Josef Hnaníček

Personal information
- Date of birth: 28 December 1986 (age 39)
- Place of birth: Zlín, Czech Republic
- Height: 1.83 m (6 ft 0 in)
- Positions: Defender; midfielder;

Team information
- Current team: Znojmo

Senior career*
- Years: Team / Apps / (Gls)
- 0000–2011: Slavičín
- 2011–2014: Znojmo / 91 / (3)
- 2014–2016: Příbram / 57 / (7)
- 2016–2019: Zlín / 76 / (2)
- 2020–2021: Opava / 28 / (0)
- 2022–: Znojmo

= Josef Hnaníček =

Czech footballer (born 1986)

Josef Hnaníček (born 28 December 1986) is a Czech footballer who plays as a defender or midfielder for Znojmo.

==Career==

Hnaníček started his career with Czech fourth tier side Slavičín, helping them earn promotion to the Czech third tier.
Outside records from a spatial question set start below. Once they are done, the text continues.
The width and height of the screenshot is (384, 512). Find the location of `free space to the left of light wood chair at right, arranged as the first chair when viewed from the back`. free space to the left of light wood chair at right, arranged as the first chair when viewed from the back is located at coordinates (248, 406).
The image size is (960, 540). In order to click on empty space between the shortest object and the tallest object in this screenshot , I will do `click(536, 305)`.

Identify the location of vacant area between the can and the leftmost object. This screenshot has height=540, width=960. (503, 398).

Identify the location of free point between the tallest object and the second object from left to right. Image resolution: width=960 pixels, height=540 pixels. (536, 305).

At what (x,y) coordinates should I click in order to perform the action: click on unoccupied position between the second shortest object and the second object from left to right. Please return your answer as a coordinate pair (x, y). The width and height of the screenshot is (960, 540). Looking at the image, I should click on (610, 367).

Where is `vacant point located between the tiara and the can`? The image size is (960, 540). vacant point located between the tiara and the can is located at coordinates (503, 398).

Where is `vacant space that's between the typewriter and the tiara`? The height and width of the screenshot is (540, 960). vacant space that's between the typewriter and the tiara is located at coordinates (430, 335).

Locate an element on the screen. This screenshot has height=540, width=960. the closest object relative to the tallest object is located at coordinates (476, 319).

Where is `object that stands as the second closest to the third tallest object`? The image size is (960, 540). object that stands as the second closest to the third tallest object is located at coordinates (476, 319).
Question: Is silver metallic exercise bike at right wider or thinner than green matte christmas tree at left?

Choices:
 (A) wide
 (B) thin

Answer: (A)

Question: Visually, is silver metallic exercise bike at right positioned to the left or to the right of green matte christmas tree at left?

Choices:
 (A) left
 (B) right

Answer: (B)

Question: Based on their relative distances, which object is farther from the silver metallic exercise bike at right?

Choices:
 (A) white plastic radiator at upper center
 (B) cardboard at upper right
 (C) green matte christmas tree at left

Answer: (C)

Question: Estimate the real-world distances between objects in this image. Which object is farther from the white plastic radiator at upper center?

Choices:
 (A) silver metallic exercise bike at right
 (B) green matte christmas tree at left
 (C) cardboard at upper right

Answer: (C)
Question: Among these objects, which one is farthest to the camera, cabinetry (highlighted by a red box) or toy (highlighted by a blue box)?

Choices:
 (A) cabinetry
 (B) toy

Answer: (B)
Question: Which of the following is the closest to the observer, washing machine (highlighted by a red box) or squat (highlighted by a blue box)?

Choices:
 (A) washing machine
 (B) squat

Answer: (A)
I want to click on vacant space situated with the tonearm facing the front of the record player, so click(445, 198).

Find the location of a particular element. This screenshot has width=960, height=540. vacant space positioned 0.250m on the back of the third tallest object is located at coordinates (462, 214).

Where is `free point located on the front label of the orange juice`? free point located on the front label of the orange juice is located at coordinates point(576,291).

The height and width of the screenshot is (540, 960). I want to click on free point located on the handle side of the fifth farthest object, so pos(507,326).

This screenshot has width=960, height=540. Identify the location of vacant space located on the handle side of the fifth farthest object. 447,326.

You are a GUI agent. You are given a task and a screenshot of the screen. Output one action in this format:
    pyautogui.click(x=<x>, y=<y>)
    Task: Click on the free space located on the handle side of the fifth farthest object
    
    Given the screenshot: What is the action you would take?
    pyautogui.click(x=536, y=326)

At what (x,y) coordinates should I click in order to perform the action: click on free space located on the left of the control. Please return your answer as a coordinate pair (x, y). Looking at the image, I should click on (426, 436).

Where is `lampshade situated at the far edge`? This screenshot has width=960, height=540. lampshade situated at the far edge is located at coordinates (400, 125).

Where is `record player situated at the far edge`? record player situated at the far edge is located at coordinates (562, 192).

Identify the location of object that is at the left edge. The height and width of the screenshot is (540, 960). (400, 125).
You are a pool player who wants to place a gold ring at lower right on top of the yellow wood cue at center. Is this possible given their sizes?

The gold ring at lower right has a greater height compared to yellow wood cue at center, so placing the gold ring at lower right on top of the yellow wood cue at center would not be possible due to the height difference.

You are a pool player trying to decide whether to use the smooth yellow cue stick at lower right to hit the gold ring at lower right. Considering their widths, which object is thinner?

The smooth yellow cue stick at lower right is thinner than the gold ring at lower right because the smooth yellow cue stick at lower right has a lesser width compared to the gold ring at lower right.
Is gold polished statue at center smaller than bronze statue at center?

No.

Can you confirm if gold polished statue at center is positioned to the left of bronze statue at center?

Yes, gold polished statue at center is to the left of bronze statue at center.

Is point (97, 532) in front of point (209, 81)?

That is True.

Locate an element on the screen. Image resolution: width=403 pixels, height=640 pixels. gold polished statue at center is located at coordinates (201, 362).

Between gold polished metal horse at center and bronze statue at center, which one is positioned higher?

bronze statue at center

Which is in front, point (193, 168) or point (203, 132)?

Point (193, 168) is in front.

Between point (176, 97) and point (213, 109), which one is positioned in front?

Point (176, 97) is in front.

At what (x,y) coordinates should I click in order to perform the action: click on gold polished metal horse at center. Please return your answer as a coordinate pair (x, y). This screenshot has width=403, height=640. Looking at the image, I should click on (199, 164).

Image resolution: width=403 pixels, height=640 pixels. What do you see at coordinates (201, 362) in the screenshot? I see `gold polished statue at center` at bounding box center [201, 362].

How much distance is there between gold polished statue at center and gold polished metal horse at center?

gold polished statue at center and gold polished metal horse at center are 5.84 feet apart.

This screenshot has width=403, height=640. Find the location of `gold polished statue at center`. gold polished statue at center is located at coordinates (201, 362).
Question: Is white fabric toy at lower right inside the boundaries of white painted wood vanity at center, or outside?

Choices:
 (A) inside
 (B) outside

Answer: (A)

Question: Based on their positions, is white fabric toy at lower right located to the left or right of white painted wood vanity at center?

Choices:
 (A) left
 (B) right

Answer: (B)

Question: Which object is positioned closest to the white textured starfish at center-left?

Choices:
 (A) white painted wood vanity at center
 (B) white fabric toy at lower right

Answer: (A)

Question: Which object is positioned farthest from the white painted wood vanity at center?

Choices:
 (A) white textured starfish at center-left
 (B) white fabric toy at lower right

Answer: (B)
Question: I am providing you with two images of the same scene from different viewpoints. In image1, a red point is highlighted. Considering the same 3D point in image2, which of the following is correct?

In 2010, Hnaníček signed for Znojmo in the Czech second tier, where he made 96 appearances and scored 6 goals, helping them earn promotion to the Czech top flight. On 6 March 2011, he debuted for Znojmo during a 2–1 win over Sparta B. On 19 October 2011, Hnaníček scored his first goal for Znojmo during a 1–4 loss to Sparta (Prague). In 2016, he signed for Czech top flight club Zlín, helping them win the 2016–17 Czech Cup and qualify for the 2017–18 UEFA Europa League. Before the second half of 2021–22, Hnaníček returned to Znojmo in the Czech third tier.